The bond market sounded the alarm on US default risks as the deadline for reaching a deal on lifting the debt ceiling may come sooner than expected.
On Monday, the US sold $57 billion in three-month Treasury bills — which would mature around when the government could run out of money — at a yield of 5.1%, the highest since January 2001.
That comes a week after a similar auction of three-month bills also saw lackluster demand.
Meanwhile, Congress and the White House have yet to reach any resolution concerning the debt ceiling crisis, with the government estimated to run out of money by July.
But lawmakers may have to address debt ceiling concerns months sooner than anticipated.
“In addition, the debt ceiling issue may come into focus earlier, as soon as May perhaps, once the April tax receipts are taken into account,” JPMorgan said in a note Monday. “As asset prices fell across the board in 2022, tax receipts are expected to be weak, so it is reasonable to expect this may force Congress to address this sooner than initially thought.
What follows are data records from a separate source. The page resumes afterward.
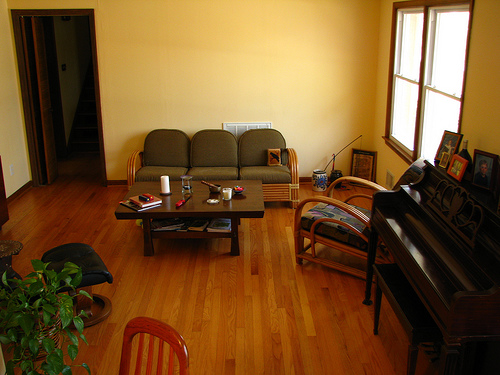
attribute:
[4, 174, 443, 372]
floor — wooden, brown, clean, hardwood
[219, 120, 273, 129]
vent — white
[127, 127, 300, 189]
couch — brown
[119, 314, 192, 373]
chair — wooden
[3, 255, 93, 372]
plant — green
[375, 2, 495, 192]
wall — yellow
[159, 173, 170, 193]
candle — white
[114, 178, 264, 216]
table — black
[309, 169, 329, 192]
vase — blue, white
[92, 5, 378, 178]
wall — yellow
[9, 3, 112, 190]
door — open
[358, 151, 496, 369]
piano — wood, dark brown, wooden, brown, black 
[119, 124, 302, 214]
couch — green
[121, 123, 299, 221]
couch — green, small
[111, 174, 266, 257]
table — brown, coffee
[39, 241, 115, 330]
seat — black, leather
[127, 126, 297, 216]
couch — brown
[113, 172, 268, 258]
coffee table — wooden, brown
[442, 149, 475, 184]
photo frame — red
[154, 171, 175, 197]
candle — white, wax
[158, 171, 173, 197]
candle — tall, white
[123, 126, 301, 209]
couch — brown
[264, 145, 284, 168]
pillow — brown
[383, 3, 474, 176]
window — large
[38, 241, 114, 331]
foot stool — blue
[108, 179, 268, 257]
coffee table — brown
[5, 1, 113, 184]
door frame — brown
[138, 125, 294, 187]
cushions — green 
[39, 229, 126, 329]
ottoman — Leather 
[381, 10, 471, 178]
window — Wooden 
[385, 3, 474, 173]
frame — brown 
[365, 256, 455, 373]
piano bench — brown , Dark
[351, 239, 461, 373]
piano bench — wood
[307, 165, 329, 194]
jar — white , Blue , decorative 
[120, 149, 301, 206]
trim — wooden 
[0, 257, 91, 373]
vine plant — small , green 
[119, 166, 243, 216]
objects — different 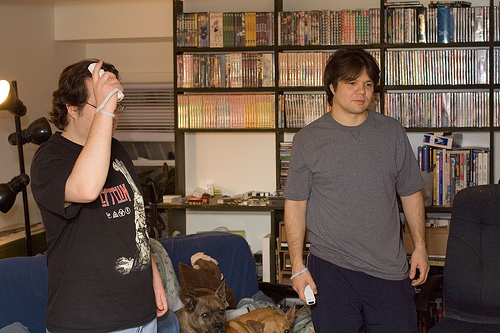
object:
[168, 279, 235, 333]
dog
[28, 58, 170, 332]
man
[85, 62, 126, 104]
controller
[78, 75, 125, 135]
face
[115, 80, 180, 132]
blinds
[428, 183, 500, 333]
chair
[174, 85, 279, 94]
space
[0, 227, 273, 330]
sofa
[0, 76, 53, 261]
fixtures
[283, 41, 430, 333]
man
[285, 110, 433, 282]
t-shirt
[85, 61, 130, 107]
wii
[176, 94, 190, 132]
neatly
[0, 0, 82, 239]
wall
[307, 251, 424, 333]
sweats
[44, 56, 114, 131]
hair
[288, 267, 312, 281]
strap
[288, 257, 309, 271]
wrist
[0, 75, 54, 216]
three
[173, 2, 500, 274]
bookcase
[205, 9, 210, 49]
rows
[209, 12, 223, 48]
books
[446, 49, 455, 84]
no subject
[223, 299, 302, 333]
dog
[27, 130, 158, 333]
t shirt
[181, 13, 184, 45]
object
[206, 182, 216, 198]
object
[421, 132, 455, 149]
object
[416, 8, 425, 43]
object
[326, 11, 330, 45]
object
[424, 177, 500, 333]
couch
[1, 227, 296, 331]
couch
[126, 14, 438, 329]
inside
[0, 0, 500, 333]
house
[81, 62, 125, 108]
game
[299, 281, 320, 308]
wii controller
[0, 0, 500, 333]
room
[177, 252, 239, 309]
clothes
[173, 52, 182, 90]
dvds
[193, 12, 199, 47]
dvds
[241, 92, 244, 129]
dvds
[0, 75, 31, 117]
lamp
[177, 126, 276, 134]
shelf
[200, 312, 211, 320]
eyes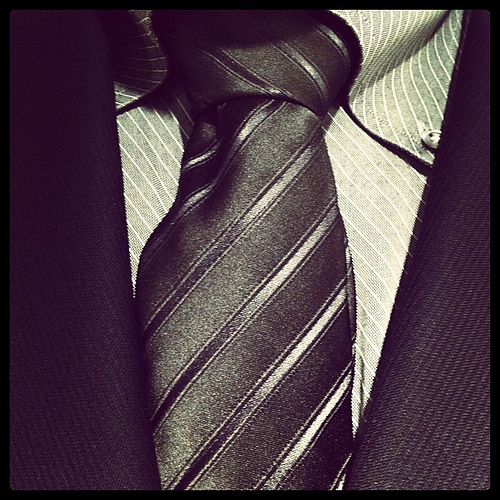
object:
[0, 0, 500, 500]
suit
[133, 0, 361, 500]
tie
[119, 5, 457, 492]
shirt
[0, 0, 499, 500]
jacket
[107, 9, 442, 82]
neck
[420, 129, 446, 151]
button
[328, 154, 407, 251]
stripes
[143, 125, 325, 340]
lines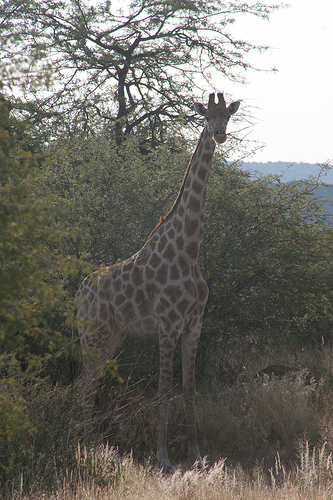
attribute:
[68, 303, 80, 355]
tail — thin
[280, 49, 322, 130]
clouds — white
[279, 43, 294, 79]
clouds — white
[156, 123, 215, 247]
neck — elongated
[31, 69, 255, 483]
giraffe — white, brown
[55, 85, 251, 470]
giraffe — tall, brown, white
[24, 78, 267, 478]
giraffe — brown, white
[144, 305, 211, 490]
legs — frontal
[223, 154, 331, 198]
land — distant, gray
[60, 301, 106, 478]
legs — back legs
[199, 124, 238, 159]
giraffe nostrils — black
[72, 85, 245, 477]
giraffe — big, adult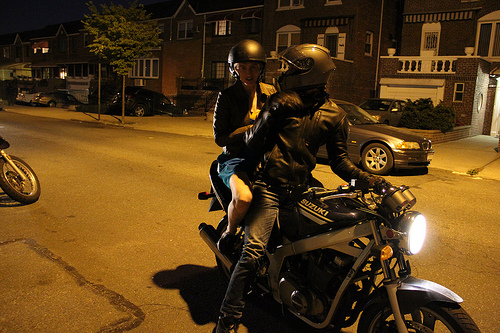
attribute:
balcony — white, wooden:
[397, 55, 455, 76]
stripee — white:
[406, 9, 474, 31]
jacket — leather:
[230, 63, 376, 215]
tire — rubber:
[0, 149, 45, 208]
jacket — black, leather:
[233, 88, 380, 191]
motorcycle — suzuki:
[188, 138, 485, 332]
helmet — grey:
[283, 40, 337, 102]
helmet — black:
[224, 39, 270, 68]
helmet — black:
[221, 34, 276, 86]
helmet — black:
[276, 42, 335, 94]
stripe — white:
[400, 10, 416, 22]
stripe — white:
[402, 12, 473, 21]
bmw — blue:
[239, 80, 422, 172]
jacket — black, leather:
[234, 92, 385, 205]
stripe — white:
[443, 11, 452, 21]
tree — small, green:
[79, 4, 211, 134]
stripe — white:
[463, 9, 473, 21]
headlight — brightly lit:
[392, 208, 428, 258]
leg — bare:
[220, 166, 253, 238]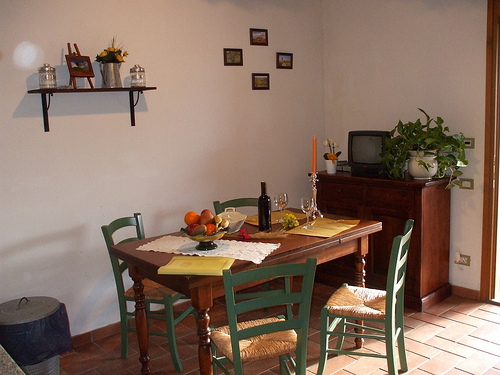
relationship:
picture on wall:
[221, 47, 244, 67] [120, 149, 183, 187]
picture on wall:
[274, 52, 296, 70] [48, 175, 87, 205]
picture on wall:
[274, 52, 296, 70] [182, 69, 220, 114]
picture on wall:
[249, 24, 279, 49] [146, 142, 195, 174]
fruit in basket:
[185, 230, 218, 246] [182, 212, 221, 233]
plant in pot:
[376, 107, 469, 191] [407, 150, 441, 182]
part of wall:
[326, 0, 482, 86] [320, 0, 487, 297]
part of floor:
[404, 291, 497, 372] [64, 294, 498, 373]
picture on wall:
[248, 27, 270, 47] [2, 1, 324, 351]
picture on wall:
[221, 49, 244, 66] [2, 1, 324, 351]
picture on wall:
[276, 52, 296, 68] [2, 1, 324, 351]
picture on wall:
[253, 72, 270, 91] [2, 1, 324, 351]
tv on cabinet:
[344, 130, 391, 179] [307, 171, 451, 315]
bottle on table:
[253, 179, 273, 229] [109, 205, 382, 373]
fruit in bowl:
[183, 211, 201, 224] [181, 229, 229, 248]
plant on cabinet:
[376, 107, 469, 191] [307, 171, 451, 315]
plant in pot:
[379, 107, 469, 191] [407, 143, 441, 181]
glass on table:
[300, 198, 313, 230] [109, 205, 382, 373]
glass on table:
[272, 189, 289, 230] [109, 205, 382, 373]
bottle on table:
[257, 181, 274, 235] [109, 205, 382, 373]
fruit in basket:
[186, 206, 231, 236] [176, 224, 228, 251]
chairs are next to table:
[100, 171, 427, 364] [122, 188, 379, 288]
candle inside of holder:
[298, 130, 324, 180] [302, 175, 323, 217]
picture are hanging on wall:
[251, 72, 271, 91] [2, 1, 324, 351]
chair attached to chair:
[314, 219, 416, 375] [324, 220, 416, 370]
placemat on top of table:
[287, 215, 363, 245] [126, 200, 366, 366]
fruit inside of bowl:
[185, 205, 235, 234] [185, 207, 247, 239]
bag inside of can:
[5, 314, 63, 356] [0, 286, 75, 373]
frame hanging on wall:
[250, 17, 271, 46] [3, 0, 313, 280]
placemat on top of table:
[160, 253, 244, 288] [126, 200, 366, 366]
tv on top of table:
[339, 115, 409, 179] [321, 161, 452, 297]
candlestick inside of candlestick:
[306, 130, 329, 180] [302, 171, 325, 221]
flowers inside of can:
[101, 44, 124, 63] [95, 60, 125, 90]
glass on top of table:
[297, 198, 313, 230] [122, 193, 379, 364]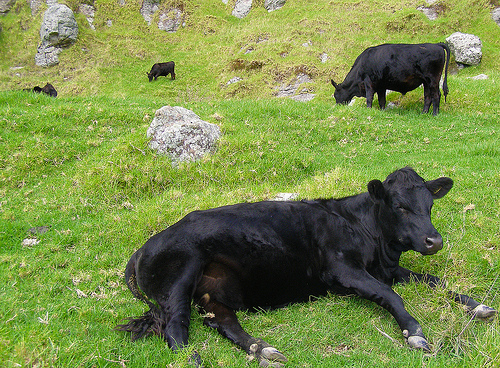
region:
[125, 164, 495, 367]
a black cow resting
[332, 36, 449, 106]
a black cow grazing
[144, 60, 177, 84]
a black cow grazing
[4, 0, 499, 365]
a green grassy field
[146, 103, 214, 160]
a large grey rock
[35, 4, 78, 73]
a large grey rock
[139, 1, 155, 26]
a large grey rock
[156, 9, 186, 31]
a large grey rock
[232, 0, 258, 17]
a large grey rock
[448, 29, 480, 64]
a large grey rock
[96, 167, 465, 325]
black cow in a field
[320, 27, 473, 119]
black cow in a field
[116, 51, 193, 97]
black cow in a field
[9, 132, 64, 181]
short green and yellow grass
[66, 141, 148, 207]
short green and yellow grass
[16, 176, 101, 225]
short green and yellow grass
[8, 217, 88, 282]
short green and yellow grass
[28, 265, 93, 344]
short green and yellow grass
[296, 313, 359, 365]
short green and yellow grass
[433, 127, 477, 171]
short green and yellow grass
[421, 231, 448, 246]
black nose on front cow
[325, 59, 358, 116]
grazing cow pointing left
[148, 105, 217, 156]
white large rock in field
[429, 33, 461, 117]
black tail on grazing cow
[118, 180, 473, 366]
black cow lying down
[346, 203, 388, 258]
black wrinkles lower neck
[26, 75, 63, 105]
partial black portion of cow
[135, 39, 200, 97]
cow grazing further in the picture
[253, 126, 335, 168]
bright green grass in center of picture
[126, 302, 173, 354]
black tail of cow lying down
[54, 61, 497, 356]
a cow laying down on the ground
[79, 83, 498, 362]
a black cow laying on the ground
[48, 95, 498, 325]
a black cow laying on grass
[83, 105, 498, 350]
a cow laying on the grass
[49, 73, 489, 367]
a black cow laying in a field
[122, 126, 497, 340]
a cow laying in a green field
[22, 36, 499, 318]
a field of cows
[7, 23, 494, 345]
a field of black cows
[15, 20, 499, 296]
a field of cows standing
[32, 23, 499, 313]
a field of cows standing and laying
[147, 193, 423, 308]
The cow is laying in the grass.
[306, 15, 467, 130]
The cow is eating grass.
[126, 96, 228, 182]
A big rock in the grass.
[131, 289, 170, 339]
The cow tail on the ground.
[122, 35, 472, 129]
Cows in the field.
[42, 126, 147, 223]
The grass is green.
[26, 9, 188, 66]
Big rocks in the field.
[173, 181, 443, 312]
The cow is black.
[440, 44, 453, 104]
The cow tail is long and black.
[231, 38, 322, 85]
Patches of grass on the ground.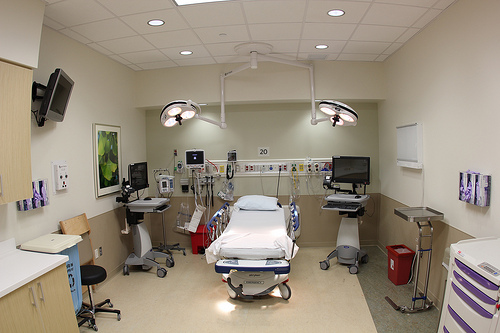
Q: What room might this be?
A: Hospital room.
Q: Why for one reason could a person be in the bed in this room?
A: They're ill.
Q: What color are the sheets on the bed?
A: White.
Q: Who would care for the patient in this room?
A: Doctor.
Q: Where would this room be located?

And the combination of more restrictive rates and debt ceiling stress could be cataclysmic.”
The warnings came as Republican Speaker of the House Kevin McCarthy went to the New York Stock Exchange on Monday to plead his case.
He said a vote on the debt ceiling would be coming within weeks, but would be contingent on spending cuts and called on Wall Street traders to pressure the Biden administration, which has said the debt ceiling should not be used for political leverage.
“If you agree, don’t sit back — join us. Join us in demanding a reasonable negotiation, a responsible debt ceiling, an agreement that brings spending under control,” McCarthy said.
If Congress fails to lift the ceiling before money runs out, the nation could face catastrophic consequences, such as a default that would send markets crashing and put the economy into a tailspin.